_Exercise description_
Copy the text of the records below word for word, leaving out the pictures.

[Figure understanding tasks]
===

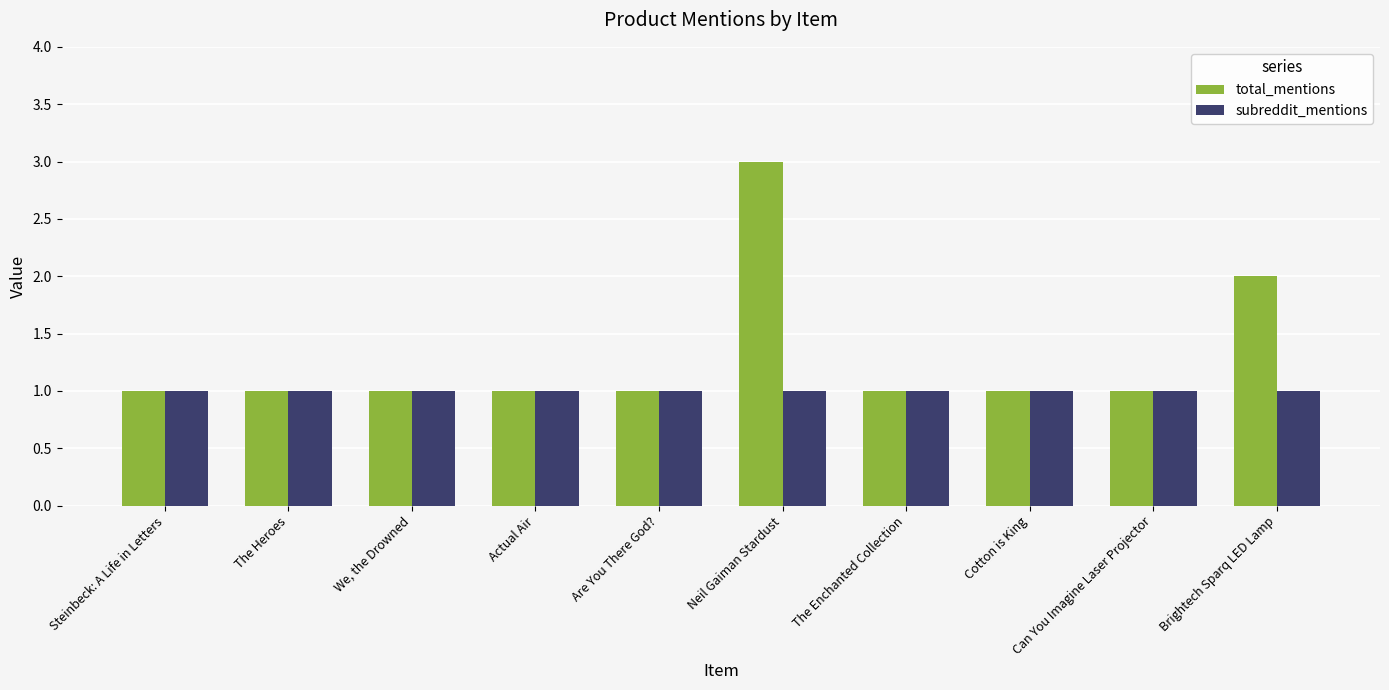

The value of subreddit_mentions at The Heroes is 0. True or false?

False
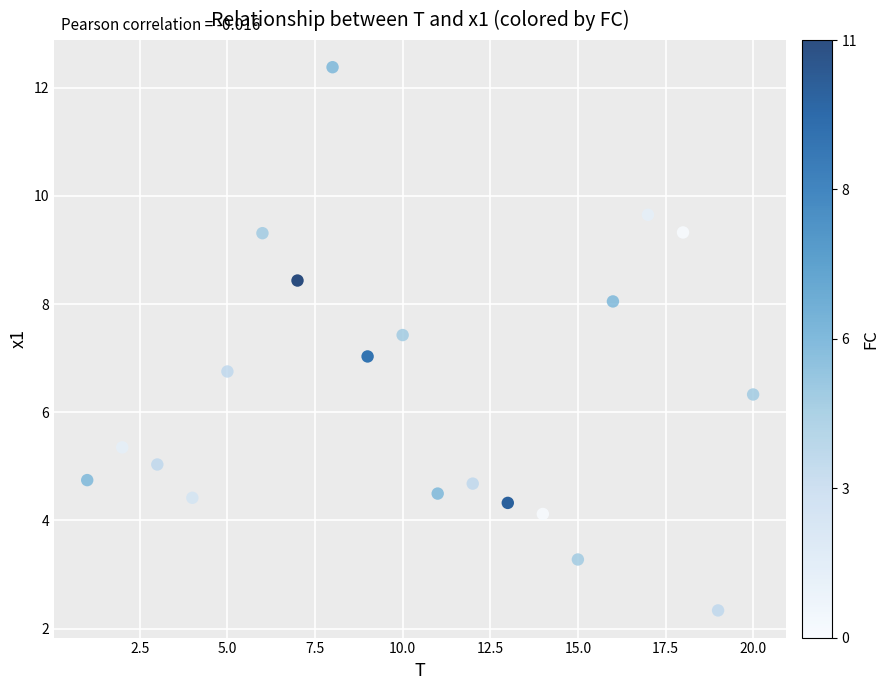

What is the range of X values (max minus min)?

19.0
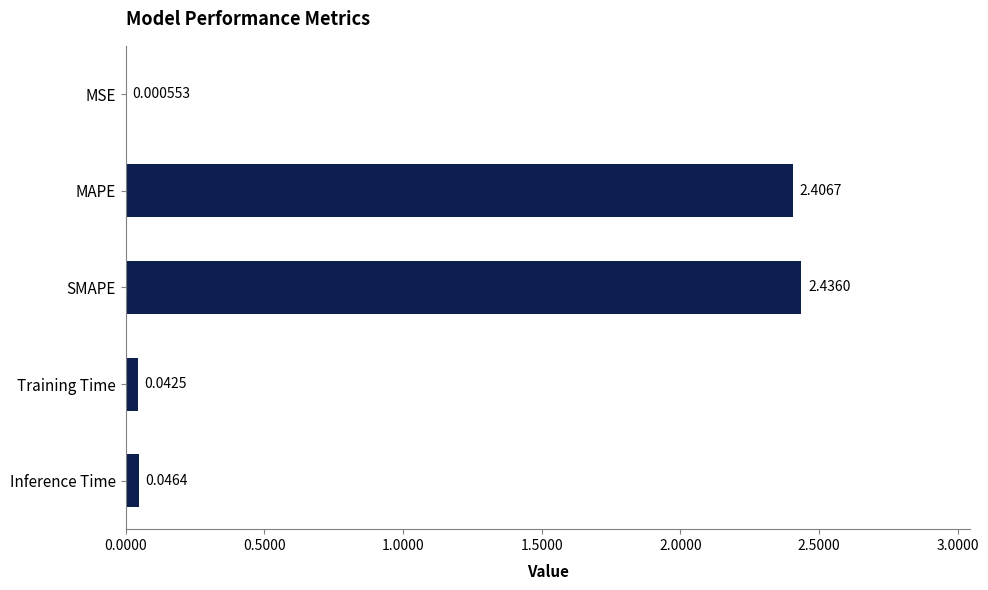

What is the sum of all values?

4.9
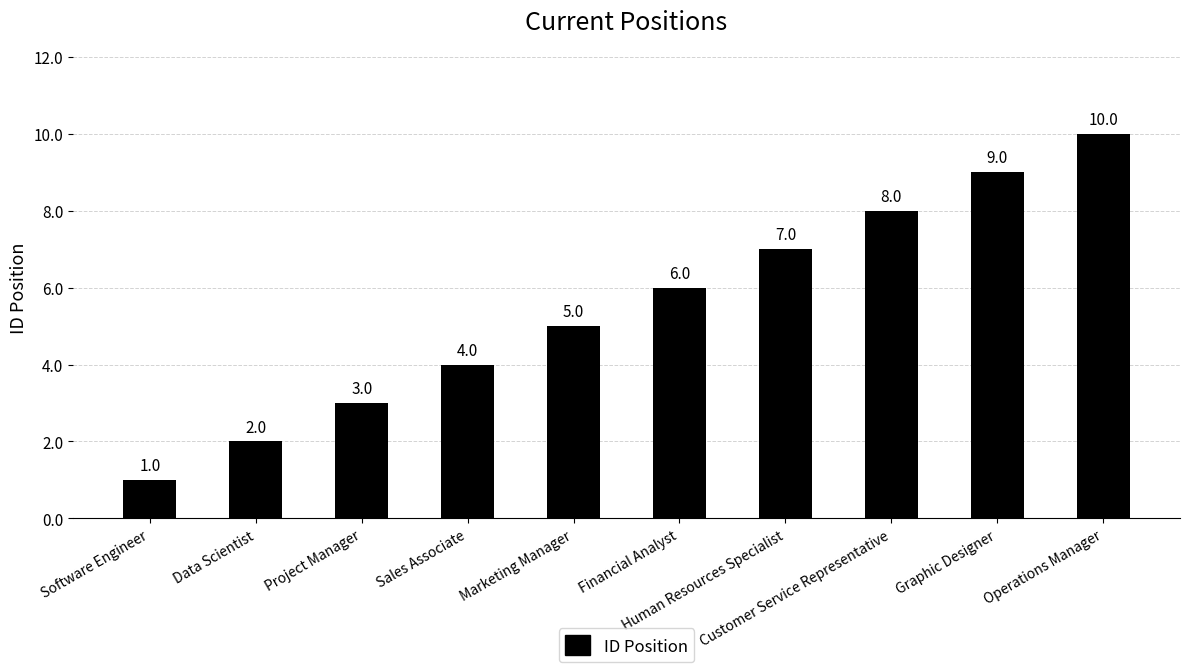

Between Customer Service Representative and Graphic Designer, which is larger?

Graphic Designer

===

_Reply to the exercise_
The value of subreddit_mentions at The Heroes is 0. True or false?

False

What is the range of X values (max minus min)?

19.0

What is the sum of all values?

4.9

Between Customer Service Representative and Graphic Designer, which is larger?

Graphic Designer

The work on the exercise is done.